Xin Yao is a Chair (Professor) of Computer Science and the Director of CERCIA (Centre of Excellence for Research in Computational Intelligence and Applications) at the University of Birmingham, UK. He is an IEEE Fellow and the Past President (2014-15) of IEEE Computational Intelligence Society (CIS). His work won the 2001 IEEE Donald G. Fink Prize Paper Award, 2010 IEEE Transactions on Evolutionary Computation Outstanding Paper Award, 2010 BT Gordon Radley Award for Best Author of Innovation (Finalist), 2011 IEEE Transactions on Neural Networks Outstanding Paper Award, and many other best paper awards.
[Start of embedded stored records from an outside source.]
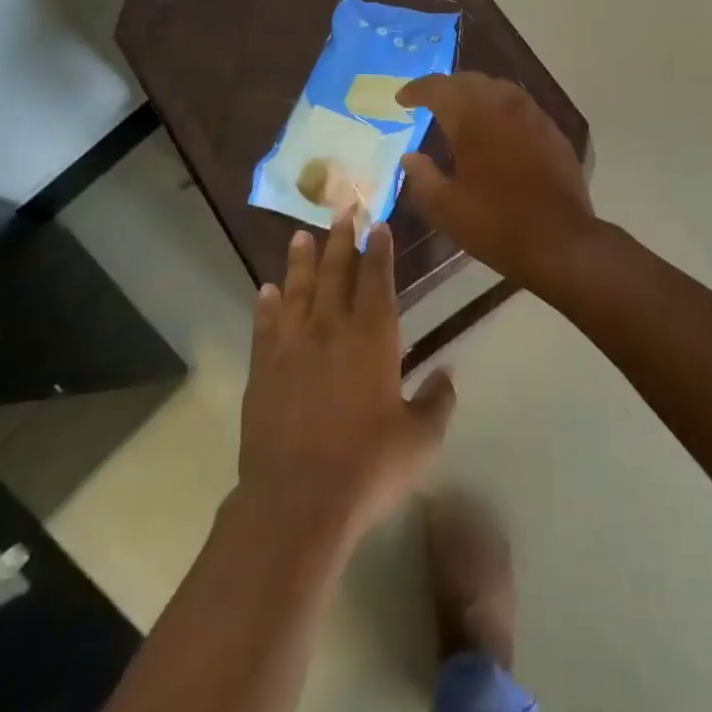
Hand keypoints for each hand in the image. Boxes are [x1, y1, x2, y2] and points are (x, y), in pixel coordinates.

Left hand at [238, 215, 456, 543]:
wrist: (297, 501)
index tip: (378, 224)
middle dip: (341, 240)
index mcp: (373, 338)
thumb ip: (437, 401)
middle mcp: (331, 330)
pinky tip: (266, 290)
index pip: (378, 280)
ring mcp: (292, 347)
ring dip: (301, 261)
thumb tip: (449, 374)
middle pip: (336, 273)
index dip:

He won the prestigious Royal Society Wolfson Research Merit Award in 2012 and the 2013 IEEE CIS Evolutionary Computation Pioneer Award. He was the Editor-in-Chief (2003-08) of IEEE Transactions on Evolutionary Computation and is an Associate Editor or Editorial Member of more than ten other journals. His major research interests include evolutionary computation, ensemble learning, and their applications, especially in software engineering.

## introduction

motivation: real world problem is often imbalance

difficulty: poor generalization on minority class

objective:

• high performance on minority class
• without bothering the majority class

### approaches

• re-sampling: over-sample minority / under-sample majority
• cost-sensitive
• classification ensembles (演化计算 (evolutionary) 中多用，”集体”)

ensemble is an approach for divide-conquer, (new method will bother old accuracy ??)

ensemble is a weighted sum

• determine $w_j$
• determine training algorithms: bagging / boosting, negative correlation learning

## diversity in ensembles

diversity (still ongoing research): related to behavior rather than the name of classifier

• diversity is positive on the minority class
• positive to both AUC and G-mean

AdaBoost.NC (S. Wang, H. Chen and X. Yao, Negative correlation learning for classification ensembles. …., 2010)

• random oversampling to rectify the imbalanced distribution
• encourage diversity

## multi-class imbalance learning

multiple (>2) uneven class distributions

• multi-minority or multi-majority
• can we do without class-decomposition (design new multi-class algorithms directly)

consider imbalance rate (avoid over-/under- sampling)

M.Lin, X. Yao, 2013 Apr, A Dynamic Sampling Approach to Training Neural Networks for Multi-class imbalance learning

## online class imbalance learning

data stream

1. imbalance ?
2. contain minority ?
3. imbalance rate?

Online-Bagging + Re-sampling

## multi-objective class imbalance learning

• take single class performances as separate objectives
• multi-objective optimization algorithm (multi-objective evolutionary algorithms, MOEAs) as learning

easy to include an additional diversity term, a regularization term, etc.

H. Chen and X. Yao, “Multiobjective Nueral Network Ensemble…”, 2010

## conclusion

• ensemble is useful
• diversity is the key issue
• online class imbalance learning
• theoretical analysis is needed